Earlier we looked at
how the best known two dozen Pteranodon specimens can be readily split into about two dozen species. No two are alike and all can be lumped and split in a pterosaur cladogram. Contra traditional studies, no gender differences are apparent.
Size
As certain Pteranodon specimens grew larger and larger (Fig. 1) the arm bones, especially the antebrachium and metacarpal 4, became increasingly robust. This must have been a structural modification for keeping the largest specimens flying. Perhaps this is so because the weight increases more or less by the cube of the length… and the skulls + crests are getting larger, too.

Figure 1. Four Pteranodon specimens of increasing size. More robust arm bones are found in larger specimens. There is no reduction of distal wing elements in this volant genus.
Importantly,
the distal wing phalanges do not become vestiges in volant pterosaurs (Fig. 1) whether in the genus Pteranodon or the very large ornithocheirids.

Figure 2. Quetzalcoatlus specimens to scale with a former 6-foot-tall president. Note the slender antebrachium (radius + ulna) and vestigial distal wing phalanges.
This is distinct from
mid-sized to giant azhdarchids, which have vestigial distal wing phalanges (Fig. 2). This pattern of wing reduction follows the same pattern seen in much smaller flightless pre-azhdarchid like Jme-Sos 2428, the flightless anurognathid PIN 2585/4 and flightless nyctosaurs, like Alcione.
There is a clade of pterosaur paleontologists and artists
who are enamored with the idea of giant flying azhdarchids. They say the math is on their side, but they’re not looking at what small pterosaurs do when they become flightless (see above). Given the present data, the flightlessness of six-foot-tall azhdarchids enabled the next magnitude in size increase, just as the near flightlessness of larger tinamous, secretary birds and parrots enabled the next magnitude of size increase to create giant flightless ostriches, terror birds and Gastornis.

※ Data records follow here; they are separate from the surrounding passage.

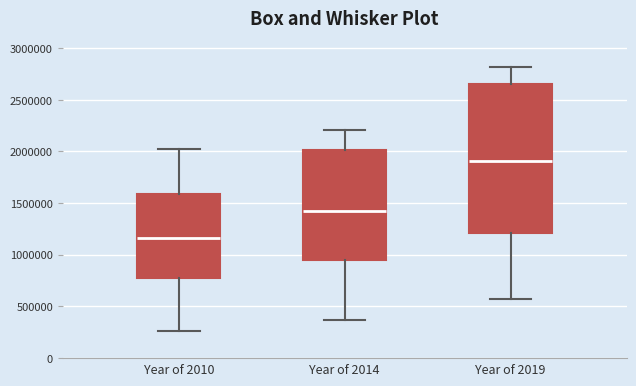

Where is the upper edge of the box for Year of 2010 on the y-axis? The values are not printed on the chart, so give them approximately, as read against the axis.

1600000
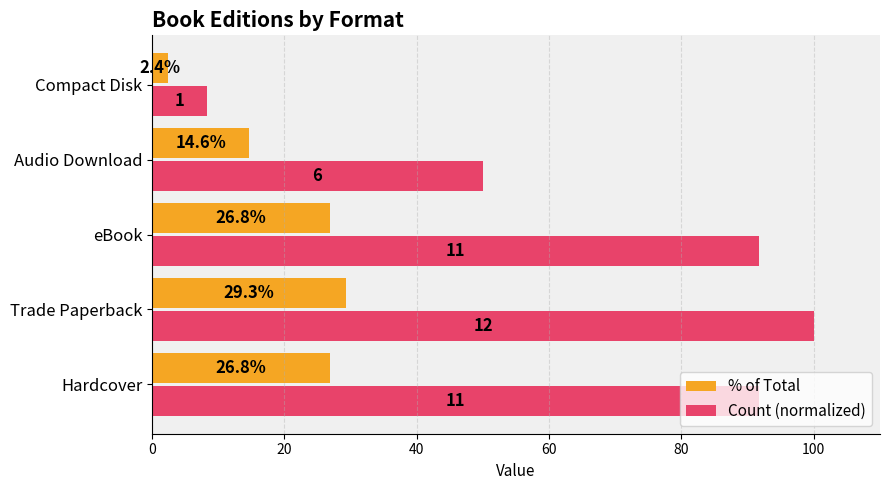

List the series in order of their peak value, lowest first.

% of Total, Count (normalized)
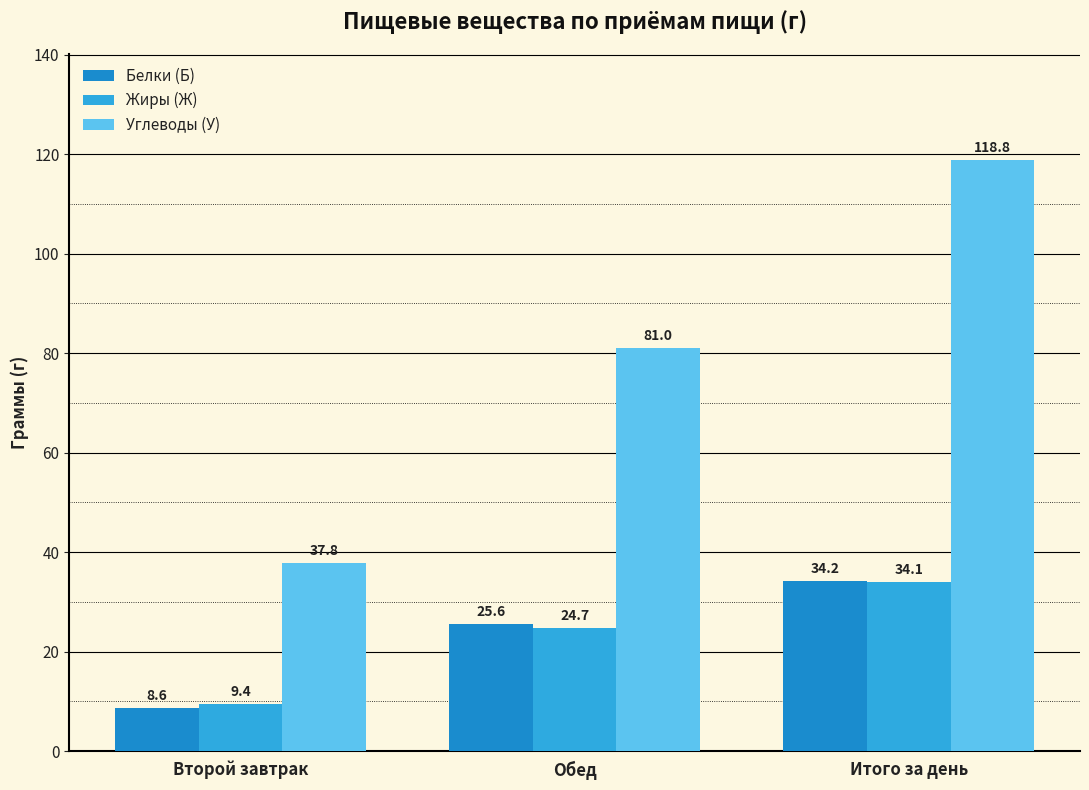

How many bars are there in total?

9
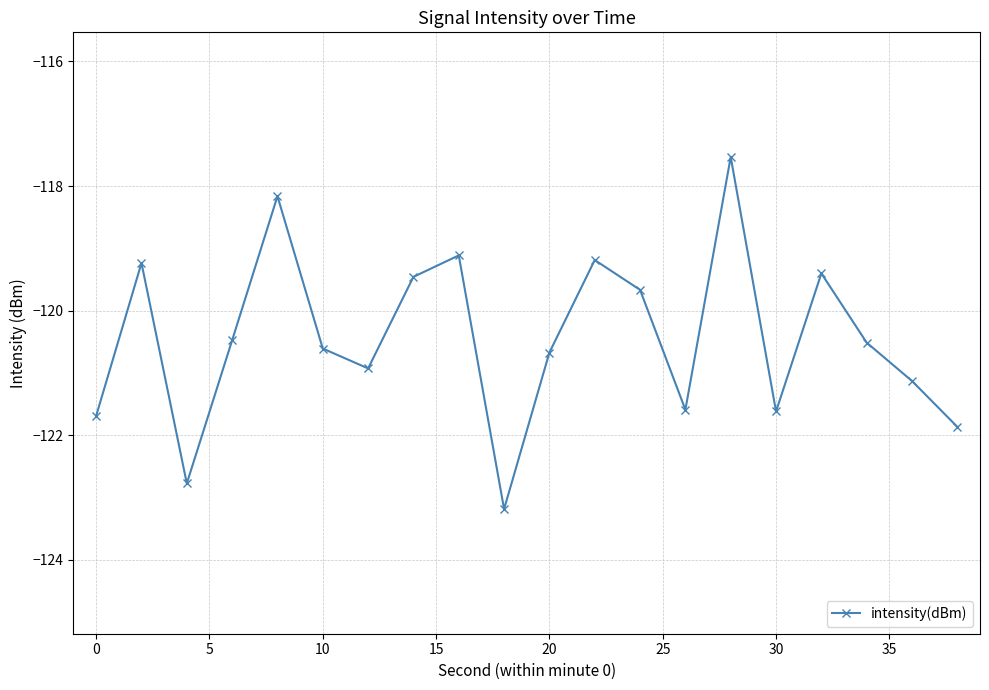

How many data points are less than -120?

12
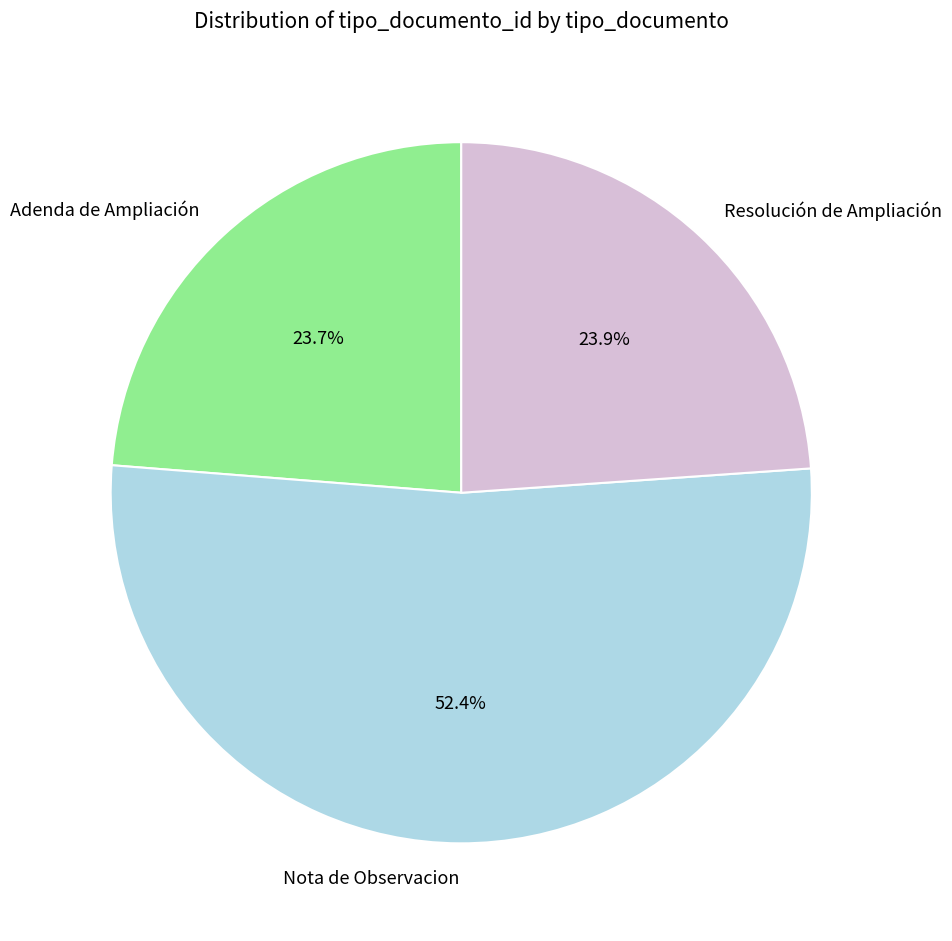

What is the majority slice?

Nota de Observacion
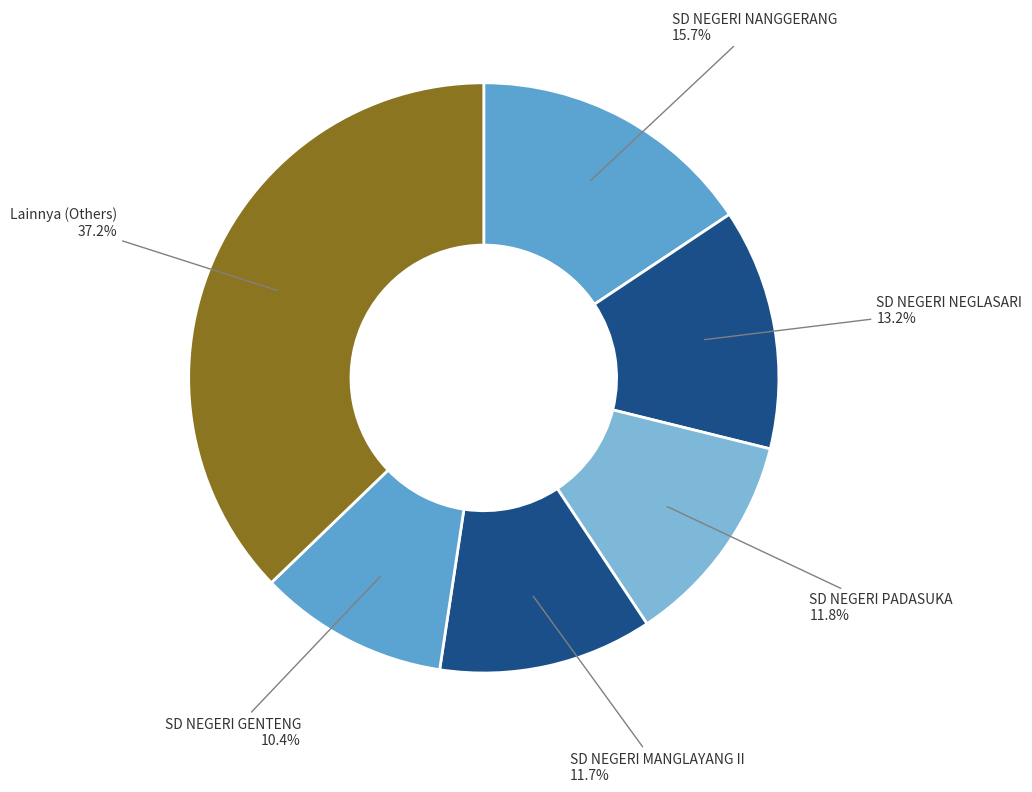

Count the number of slices in the pie.

6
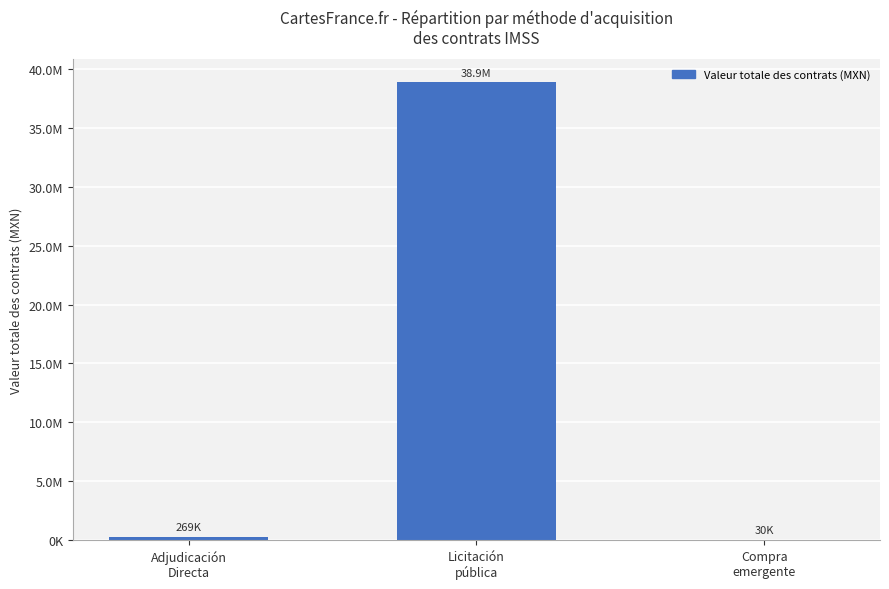

What is the label of the 1st bar from the right?

Compra
emergente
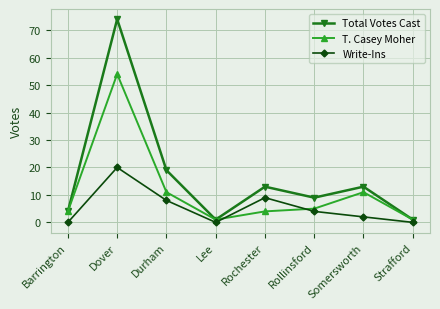

Read the T. Casey Moher value at Durham.

11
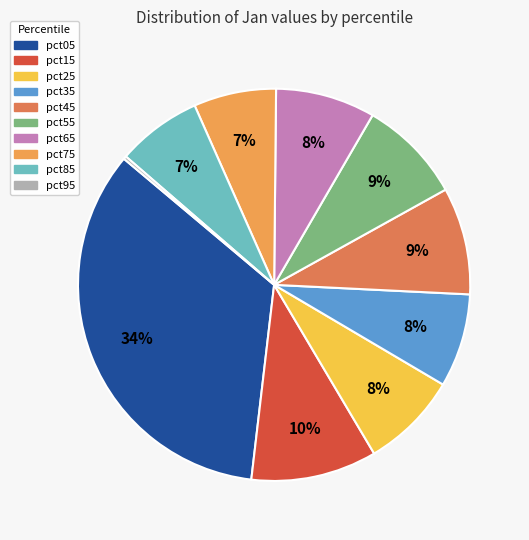

Is pct45 the majority of the pie?

No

FIgure 2. A basal pteranodotid, the most complete Pteranodon, the largest Pteranodon skull matched to the largest Pteranodon post-crania compared to the stork Ciconia and the most complete and the largest Quetzalcoatlus
The largest flying birds,
like Pelagornis, have proportions similar to those seen in the largest flying ornithocheirids and pteranodontids. The largest flying azhdarchid-like, long-legged wading birds, the storks, cranes and shoebills, never get much taller than a human. All larger birds are flightless. All larger azhdarchids are also flightless, based on their reduced wingtips and narrow ante brachia, but still use their wings for thrust (Fig. 3).

Figure 10. Quetzalcoatlus running like a lizard prior to takeoff. There was no longer any need for aerodynamic balance as a flightless sprinter, so the neck were free to achieve giraffe-like proportions and size with a giant skull tipping the balance even further.